É possível tratar seriamente uma patologia da ATM sem ressonância magnética (RM)?

A RM é o único exame de imagem capaz de possibilitar uma visualização direta do disco articular e dos ligamentos da ATM. Nenhum outro exame, mesmo a tomografia computadorizada, serve como substituto pois não permitem visualizar com precisão os tecidos moles.

O hidrogênio, um dos elementos mais abundantes no corpo humano, é o principal responsável pela formação da imagem de RM, tornando possível a formação de imagens de diversos órgãos e tecidos que não são bem visualizados em outros exames de imagem.

Desta forma, se não solicitarmos uma RM da ATM, não poderemos saber, por exemplo, a posição do disco, o grau de desidratação ou a integridade estrutural do mesmo, se há uma distensão ou ruptura de algum ligamento, se há necrose medular no côndilo, dentre outras tantas lesões que podem ser visualizadas.

Então pergunto: como iniciar um tratamento apropriado sem saber o que está acontecendo na ATM?

Na imagem acima podemos ver uma RM de uma paciente onde os côndilos da ATM estão bastante lesionados e apresentando duas pequenas “pontas” (setas verdes) fruto de um processo degenerativo causado por uma bactéria. Essa paciente não conseguia abrir a boca e havia piorado da dor após um tratamento que foi realizado com base em manobras de manipulação da mandíbula.

Ora, ao movimentar a mandíbula manualmente, as “pontas” eram forçadas contra o disco (em amarelo) que se encontra completamente deslocado para anterior, então a cada tentativa de abertura da boca com manobra de abertura passiva, ativa ou com ajuda de instrumentos, o quadro piorava a longo prazo.

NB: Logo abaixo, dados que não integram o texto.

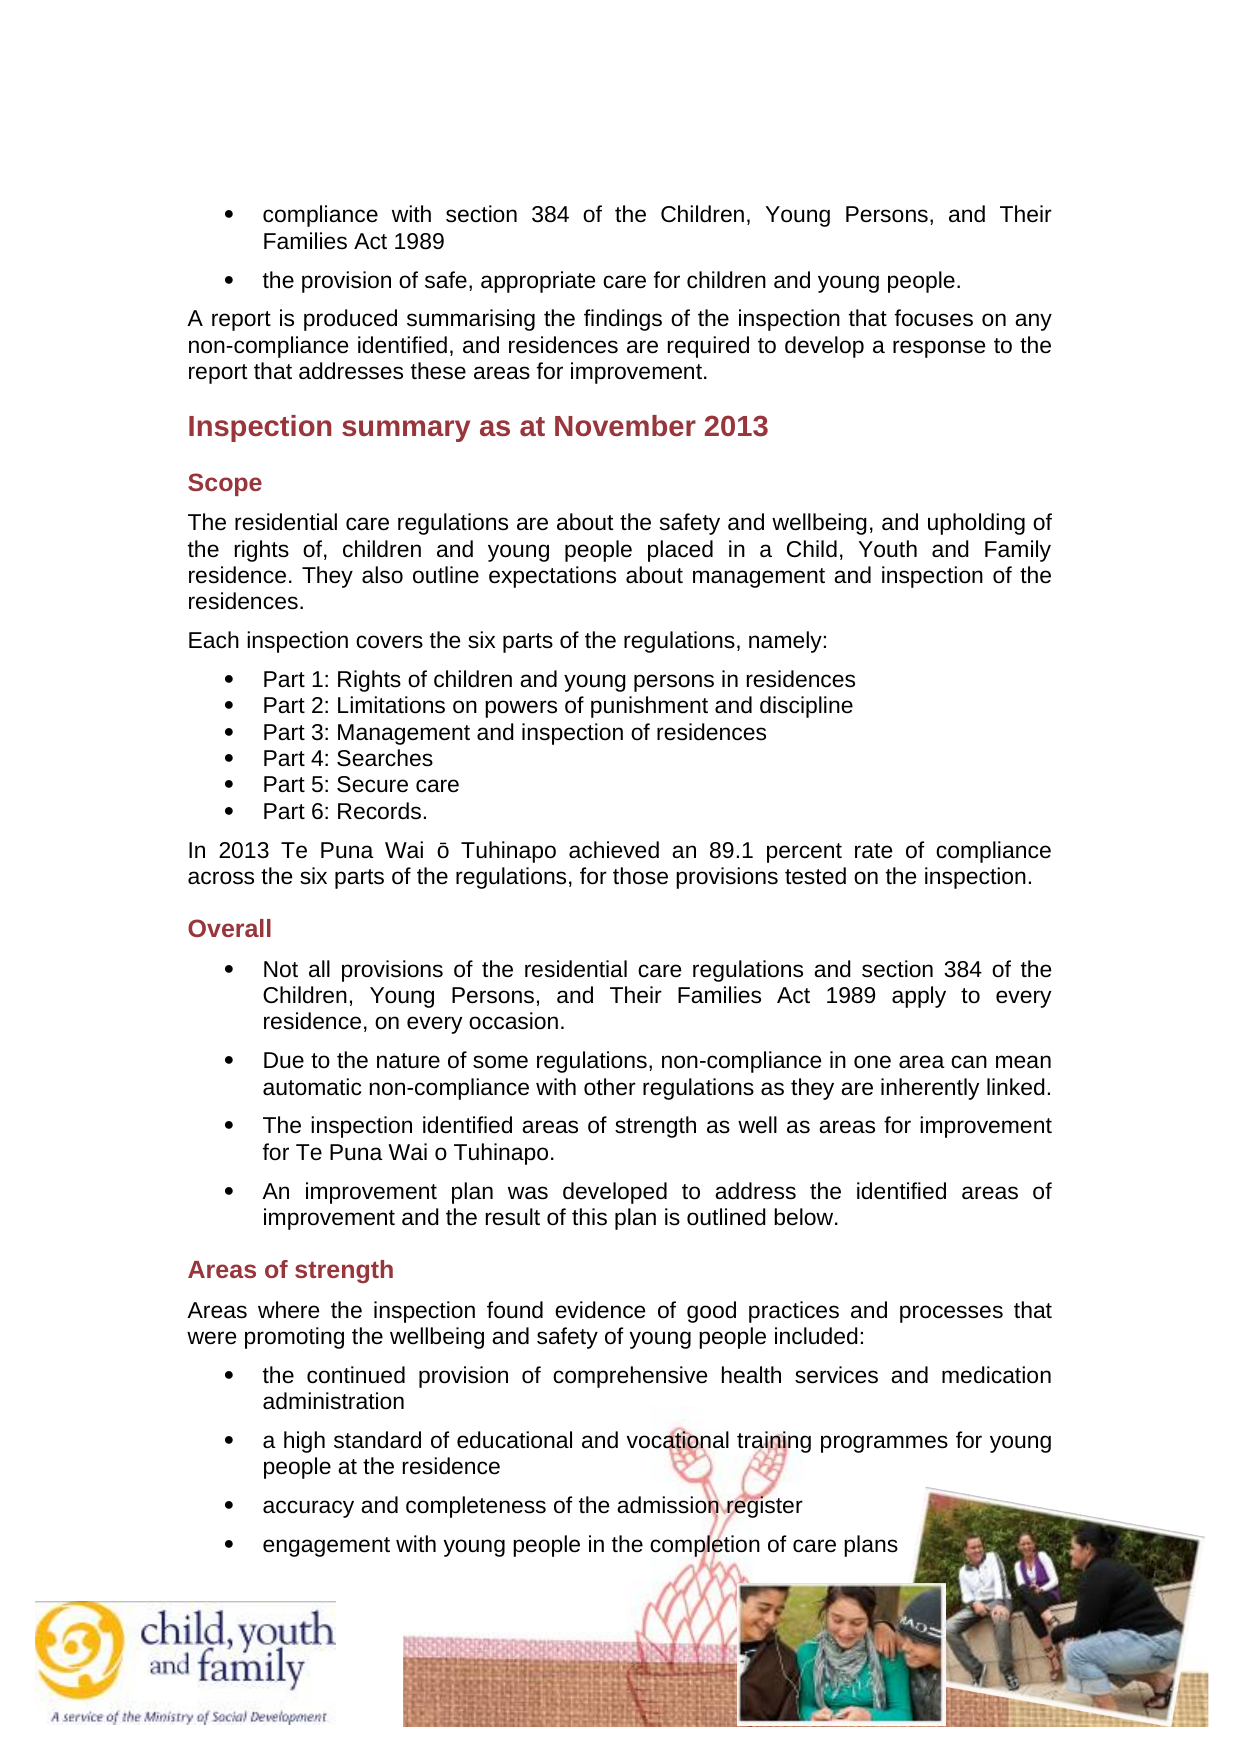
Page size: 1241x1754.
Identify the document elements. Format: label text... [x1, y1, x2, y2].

Como poderíamos saber disso sem uma RM?

Com um exame de raios-x ou uma tomografia até consegue ver as “pontas” (osteófitos, na nomenclatura científica) mas não consegue ver que a ruptura do ligamento e a lesão do disco (seta amarela) provocadas pelo atrito destes osteófitos ao tentar abrir a boca.

Por motivos similares a estes é que sempre reforço que para um tratamento da ATM ser bem elaborado, tem de estar bem suportado por uma investigação detalhada ainda na fase de diagnóstico, o que inclui RM como item fundamental e, com freqüência, mais alguns exames de imagem para complementar como a tomografia computadorizada.